* Aim of the exercise
Repeat word for word the lines of the records from the line containing "genus: Sorbus" through the line containing "common name: Basswood", including both of those lines.

* Data for this task
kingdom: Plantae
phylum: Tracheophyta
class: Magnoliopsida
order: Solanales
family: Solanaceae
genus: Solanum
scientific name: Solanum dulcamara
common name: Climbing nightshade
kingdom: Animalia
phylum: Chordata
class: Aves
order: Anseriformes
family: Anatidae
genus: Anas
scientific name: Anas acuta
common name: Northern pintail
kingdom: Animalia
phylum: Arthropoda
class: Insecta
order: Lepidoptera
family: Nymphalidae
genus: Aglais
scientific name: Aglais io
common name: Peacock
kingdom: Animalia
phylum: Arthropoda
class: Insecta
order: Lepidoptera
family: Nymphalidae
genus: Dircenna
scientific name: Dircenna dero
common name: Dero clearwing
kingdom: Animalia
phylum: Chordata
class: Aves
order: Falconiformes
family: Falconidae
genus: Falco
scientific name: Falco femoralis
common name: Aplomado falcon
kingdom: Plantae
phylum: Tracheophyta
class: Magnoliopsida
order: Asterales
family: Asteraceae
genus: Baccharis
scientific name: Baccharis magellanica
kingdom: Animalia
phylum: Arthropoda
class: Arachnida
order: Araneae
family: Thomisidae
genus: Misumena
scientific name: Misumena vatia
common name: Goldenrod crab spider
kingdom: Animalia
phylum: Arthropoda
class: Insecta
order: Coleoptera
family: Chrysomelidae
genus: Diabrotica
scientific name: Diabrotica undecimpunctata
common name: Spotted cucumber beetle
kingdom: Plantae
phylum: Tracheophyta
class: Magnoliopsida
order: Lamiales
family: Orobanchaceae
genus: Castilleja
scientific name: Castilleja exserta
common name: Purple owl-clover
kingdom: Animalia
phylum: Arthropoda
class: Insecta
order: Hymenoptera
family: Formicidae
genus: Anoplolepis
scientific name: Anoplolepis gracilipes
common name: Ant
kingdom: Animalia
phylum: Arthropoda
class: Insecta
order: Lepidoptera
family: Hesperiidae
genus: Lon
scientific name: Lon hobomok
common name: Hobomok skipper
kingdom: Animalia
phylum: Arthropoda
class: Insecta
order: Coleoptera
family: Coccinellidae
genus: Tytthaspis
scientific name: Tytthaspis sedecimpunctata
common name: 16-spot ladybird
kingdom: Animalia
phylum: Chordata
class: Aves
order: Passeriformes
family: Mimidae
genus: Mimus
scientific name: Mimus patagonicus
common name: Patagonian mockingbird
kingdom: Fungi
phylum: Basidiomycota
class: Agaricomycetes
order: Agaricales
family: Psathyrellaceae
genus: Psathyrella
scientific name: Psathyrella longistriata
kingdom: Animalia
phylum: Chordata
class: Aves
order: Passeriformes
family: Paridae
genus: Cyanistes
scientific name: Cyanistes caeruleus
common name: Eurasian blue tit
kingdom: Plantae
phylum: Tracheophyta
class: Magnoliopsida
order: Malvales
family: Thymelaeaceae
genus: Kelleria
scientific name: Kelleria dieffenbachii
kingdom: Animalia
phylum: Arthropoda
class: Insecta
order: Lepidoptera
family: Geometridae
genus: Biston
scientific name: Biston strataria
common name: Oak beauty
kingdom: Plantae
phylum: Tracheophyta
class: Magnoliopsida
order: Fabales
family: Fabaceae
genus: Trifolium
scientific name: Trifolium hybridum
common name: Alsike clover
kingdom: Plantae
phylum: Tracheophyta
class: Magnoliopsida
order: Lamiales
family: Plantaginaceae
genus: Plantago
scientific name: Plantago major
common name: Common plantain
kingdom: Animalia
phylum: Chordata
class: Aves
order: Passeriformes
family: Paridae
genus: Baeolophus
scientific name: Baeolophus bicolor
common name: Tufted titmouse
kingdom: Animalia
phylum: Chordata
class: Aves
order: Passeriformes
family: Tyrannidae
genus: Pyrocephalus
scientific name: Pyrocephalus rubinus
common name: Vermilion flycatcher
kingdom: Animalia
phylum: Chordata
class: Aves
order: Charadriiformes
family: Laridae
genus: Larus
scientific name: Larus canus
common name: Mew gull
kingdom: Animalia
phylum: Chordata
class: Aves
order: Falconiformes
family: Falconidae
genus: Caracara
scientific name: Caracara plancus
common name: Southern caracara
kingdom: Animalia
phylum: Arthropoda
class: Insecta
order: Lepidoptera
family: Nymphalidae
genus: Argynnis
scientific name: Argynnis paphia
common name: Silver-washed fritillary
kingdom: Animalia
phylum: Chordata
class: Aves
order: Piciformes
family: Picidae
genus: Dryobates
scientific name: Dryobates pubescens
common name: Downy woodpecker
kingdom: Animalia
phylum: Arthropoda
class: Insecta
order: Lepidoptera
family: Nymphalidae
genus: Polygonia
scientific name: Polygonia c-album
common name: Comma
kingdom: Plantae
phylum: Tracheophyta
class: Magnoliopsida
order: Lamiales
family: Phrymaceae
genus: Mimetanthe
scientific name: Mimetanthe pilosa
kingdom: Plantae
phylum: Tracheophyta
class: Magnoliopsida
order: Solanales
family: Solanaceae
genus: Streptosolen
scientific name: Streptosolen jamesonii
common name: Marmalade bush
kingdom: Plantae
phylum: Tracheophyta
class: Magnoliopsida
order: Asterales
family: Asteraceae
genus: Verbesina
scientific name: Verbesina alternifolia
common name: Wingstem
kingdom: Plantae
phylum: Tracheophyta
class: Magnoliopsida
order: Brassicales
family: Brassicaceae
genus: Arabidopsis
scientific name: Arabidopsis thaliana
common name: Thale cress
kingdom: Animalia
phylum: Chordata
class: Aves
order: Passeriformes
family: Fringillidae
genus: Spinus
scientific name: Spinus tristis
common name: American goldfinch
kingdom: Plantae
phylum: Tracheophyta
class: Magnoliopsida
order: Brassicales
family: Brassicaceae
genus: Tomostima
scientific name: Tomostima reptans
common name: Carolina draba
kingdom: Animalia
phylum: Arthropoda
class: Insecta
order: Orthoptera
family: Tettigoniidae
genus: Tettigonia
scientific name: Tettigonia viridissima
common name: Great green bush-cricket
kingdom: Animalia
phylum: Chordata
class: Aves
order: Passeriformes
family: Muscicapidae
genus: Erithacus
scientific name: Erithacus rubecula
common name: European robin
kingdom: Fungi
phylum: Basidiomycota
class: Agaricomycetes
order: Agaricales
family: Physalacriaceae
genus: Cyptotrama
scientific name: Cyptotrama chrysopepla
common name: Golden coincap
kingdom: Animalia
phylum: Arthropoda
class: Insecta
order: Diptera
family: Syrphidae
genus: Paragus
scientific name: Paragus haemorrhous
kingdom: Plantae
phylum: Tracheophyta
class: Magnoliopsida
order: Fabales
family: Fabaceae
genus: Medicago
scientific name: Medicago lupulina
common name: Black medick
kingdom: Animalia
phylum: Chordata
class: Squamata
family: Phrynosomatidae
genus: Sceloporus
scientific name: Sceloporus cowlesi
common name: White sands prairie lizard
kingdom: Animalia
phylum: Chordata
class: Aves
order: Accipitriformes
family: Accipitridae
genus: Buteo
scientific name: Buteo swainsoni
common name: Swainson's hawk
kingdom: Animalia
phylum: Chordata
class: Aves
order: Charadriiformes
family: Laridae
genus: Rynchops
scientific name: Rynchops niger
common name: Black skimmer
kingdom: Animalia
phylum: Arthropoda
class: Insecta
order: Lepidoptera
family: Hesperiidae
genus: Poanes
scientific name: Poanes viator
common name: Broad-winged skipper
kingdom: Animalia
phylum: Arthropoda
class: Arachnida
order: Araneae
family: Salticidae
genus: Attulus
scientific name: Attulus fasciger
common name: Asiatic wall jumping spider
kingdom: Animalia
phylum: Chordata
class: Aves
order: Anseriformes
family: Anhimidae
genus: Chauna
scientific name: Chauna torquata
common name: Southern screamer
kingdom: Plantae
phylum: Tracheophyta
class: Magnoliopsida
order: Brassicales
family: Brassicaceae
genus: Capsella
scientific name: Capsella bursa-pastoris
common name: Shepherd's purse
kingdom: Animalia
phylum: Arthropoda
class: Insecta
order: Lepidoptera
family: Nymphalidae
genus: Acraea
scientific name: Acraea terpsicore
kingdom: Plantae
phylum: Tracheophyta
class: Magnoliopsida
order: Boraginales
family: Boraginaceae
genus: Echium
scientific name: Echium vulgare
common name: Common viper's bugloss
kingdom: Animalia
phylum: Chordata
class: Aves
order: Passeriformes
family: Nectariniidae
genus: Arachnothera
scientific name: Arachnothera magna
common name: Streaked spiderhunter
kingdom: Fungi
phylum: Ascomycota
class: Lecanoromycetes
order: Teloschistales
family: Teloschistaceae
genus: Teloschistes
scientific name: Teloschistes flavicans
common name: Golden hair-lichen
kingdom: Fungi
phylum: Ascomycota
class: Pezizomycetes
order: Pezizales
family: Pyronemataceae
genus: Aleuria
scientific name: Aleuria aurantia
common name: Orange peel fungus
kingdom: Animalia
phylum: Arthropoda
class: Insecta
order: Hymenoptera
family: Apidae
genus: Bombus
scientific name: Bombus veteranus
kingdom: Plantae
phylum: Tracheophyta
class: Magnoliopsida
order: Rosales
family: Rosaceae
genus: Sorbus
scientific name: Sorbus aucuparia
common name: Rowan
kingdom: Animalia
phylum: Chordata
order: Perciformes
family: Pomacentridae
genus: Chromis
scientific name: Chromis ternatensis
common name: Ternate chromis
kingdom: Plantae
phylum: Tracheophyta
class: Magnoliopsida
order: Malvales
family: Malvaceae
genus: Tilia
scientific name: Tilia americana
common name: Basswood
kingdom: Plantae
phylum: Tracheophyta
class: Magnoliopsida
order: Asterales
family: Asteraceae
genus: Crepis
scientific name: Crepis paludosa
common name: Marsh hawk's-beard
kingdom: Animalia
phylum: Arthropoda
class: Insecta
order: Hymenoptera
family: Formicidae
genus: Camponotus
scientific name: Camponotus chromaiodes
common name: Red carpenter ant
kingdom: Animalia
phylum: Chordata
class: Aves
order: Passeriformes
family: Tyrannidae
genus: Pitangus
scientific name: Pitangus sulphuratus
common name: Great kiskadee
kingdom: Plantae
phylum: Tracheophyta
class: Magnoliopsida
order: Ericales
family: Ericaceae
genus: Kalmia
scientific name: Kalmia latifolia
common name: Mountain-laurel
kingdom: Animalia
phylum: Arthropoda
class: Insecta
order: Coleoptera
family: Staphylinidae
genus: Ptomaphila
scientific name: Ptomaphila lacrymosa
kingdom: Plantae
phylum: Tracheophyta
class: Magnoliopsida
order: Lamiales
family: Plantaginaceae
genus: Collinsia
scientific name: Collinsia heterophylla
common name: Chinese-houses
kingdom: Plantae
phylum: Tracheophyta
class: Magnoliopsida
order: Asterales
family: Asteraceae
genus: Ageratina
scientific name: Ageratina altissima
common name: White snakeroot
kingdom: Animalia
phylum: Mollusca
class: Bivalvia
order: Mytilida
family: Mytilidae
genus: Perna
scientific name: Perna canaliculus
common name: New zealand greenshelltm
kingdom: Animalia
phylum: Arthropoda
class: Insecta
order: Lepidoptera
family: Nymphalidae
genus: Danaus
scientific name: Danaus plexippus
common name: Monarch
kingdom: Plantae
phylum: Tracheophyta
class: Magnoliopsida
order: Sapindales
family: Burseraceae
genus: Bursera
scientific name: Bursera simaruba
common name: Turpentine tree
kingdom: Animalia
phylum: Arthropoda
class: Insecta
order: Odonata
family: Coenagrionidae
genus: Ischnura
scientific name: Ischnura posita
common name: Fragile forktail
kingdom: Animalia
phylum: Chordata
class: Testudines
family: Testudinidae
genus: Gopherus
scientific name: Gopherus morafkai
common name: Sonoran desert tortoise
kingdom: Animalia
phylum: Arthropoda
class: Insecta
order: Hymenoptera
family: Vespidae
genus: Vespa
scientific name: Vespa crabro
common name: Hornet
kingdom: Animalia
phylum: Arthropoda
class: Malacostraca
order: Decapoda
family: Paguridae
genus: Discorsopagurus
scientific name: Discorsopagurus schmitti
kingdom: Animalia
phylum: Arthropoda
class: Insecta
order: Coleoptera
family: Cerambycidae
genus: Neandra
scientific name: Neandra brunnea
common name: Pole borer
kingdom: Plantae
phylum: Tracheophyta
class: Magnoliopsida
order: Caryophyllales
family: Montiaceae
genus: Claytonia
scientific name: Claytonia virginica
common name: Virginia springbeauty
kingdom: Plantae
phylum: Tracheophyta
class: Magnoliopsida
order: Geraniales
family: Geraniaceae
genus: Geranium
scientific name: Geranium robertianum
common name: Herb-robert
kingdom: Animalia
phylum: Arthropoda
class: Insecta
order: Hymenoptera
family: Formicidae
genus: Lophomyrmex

* Solution for this exercise
genus: Sorbus
scientific name: Sorbus aucuparia
common name: Rowan
kingdom: Animalia
phylum: Chordata
order: Perciformes
family: Pomacentridae
genus: Chromis
scientific name: Chromis ternatensis
common name: Ternate chromis
kingdom: Plantae
phylum: Tracheophyta
class: Magnoliopsida
order: Malvales
family: Malvaceae
genus: Tilia
scientific name: Tilia americana
common name: Basswood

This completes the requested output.